Xenium vs. MERSCOPE vs. CosMx, by the numbers
The problem. The three imaging spatial platforms — 10x Xenium, Vizgen MERSCOPE, NanoString CosMx — all promise single-cell-resolution, in-situ transcript detection, and vendors all show their best case. The question a facility actually faces is empirical: on the same tissue, how do they compare on sensitivity, specificity, and cell calling?
The idea. A systematic head-to-head on matched FFPE samples. It compares the platforms on the metrics that decide real experiments: transcript detection sensitivity (counts per cell), specificity / background (false-positive signal), the number of cells recovered and segmentation quality, and concordance with reference measurements. Crucially it holds tissue and target genes as fixed as possible so the differences it reports are platform differences, not sample differences.
Why it matters. This is exactly the “which assay should we buy/run for this study?” decision a spatial core facility makes constantly, and it’s the kind of standards-focused, orthogonal-comparison work that a data-and-reproducibility person can own. Reading it is how I’d form a defensible opinion instead of repeating vendor claims — and being able to say “it depends on your tissue and panel, and here’s the benchmark” is the credible answer.

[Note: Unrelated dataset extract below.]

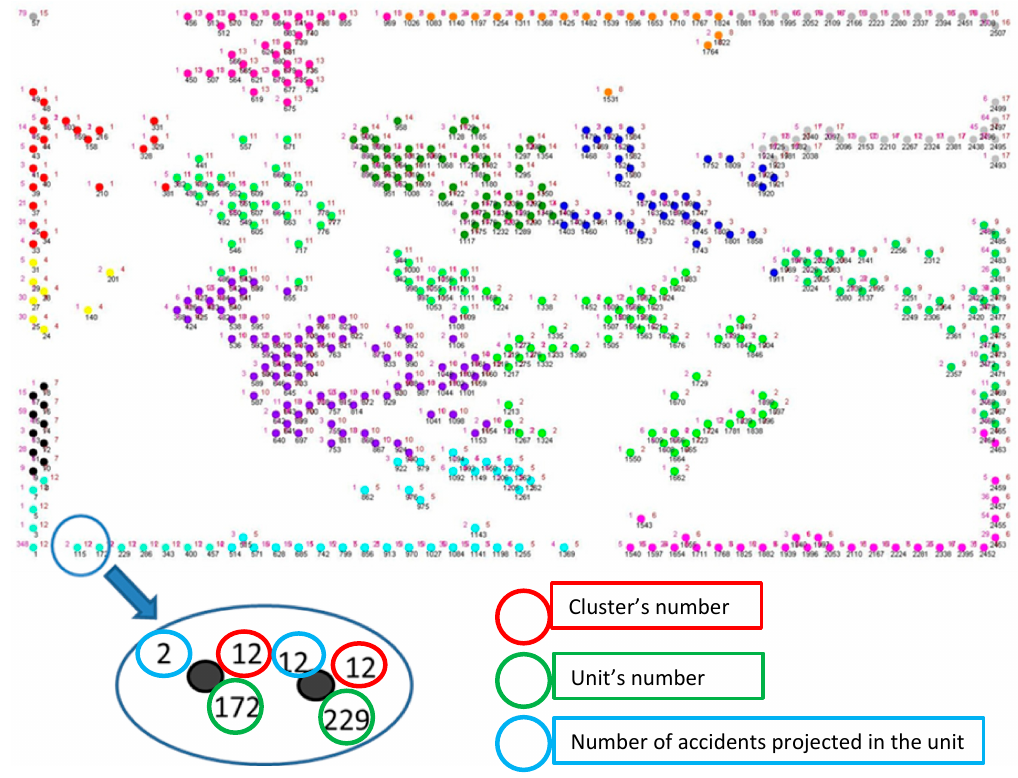
Figure 2. Partition output.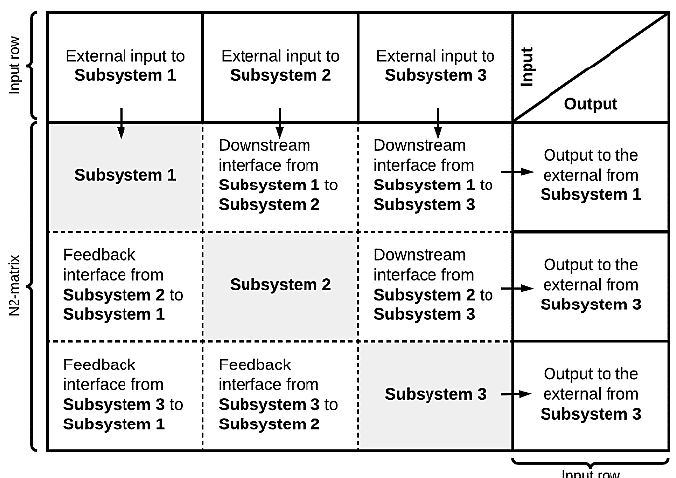
Figure 4. Generic interface diagram.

Verdict. A benchmark’s value is its methodology, and the honest caveats are the usual ones: results depend on the specific tissue, panel, and software versions, and the field moves fast enough that today’s ranking can shift with a chemistry update. So the durable takeaway is the framework for comparison, not a permanent winner. My plan: turn it into a one-page decision guide, updated as chemistries change.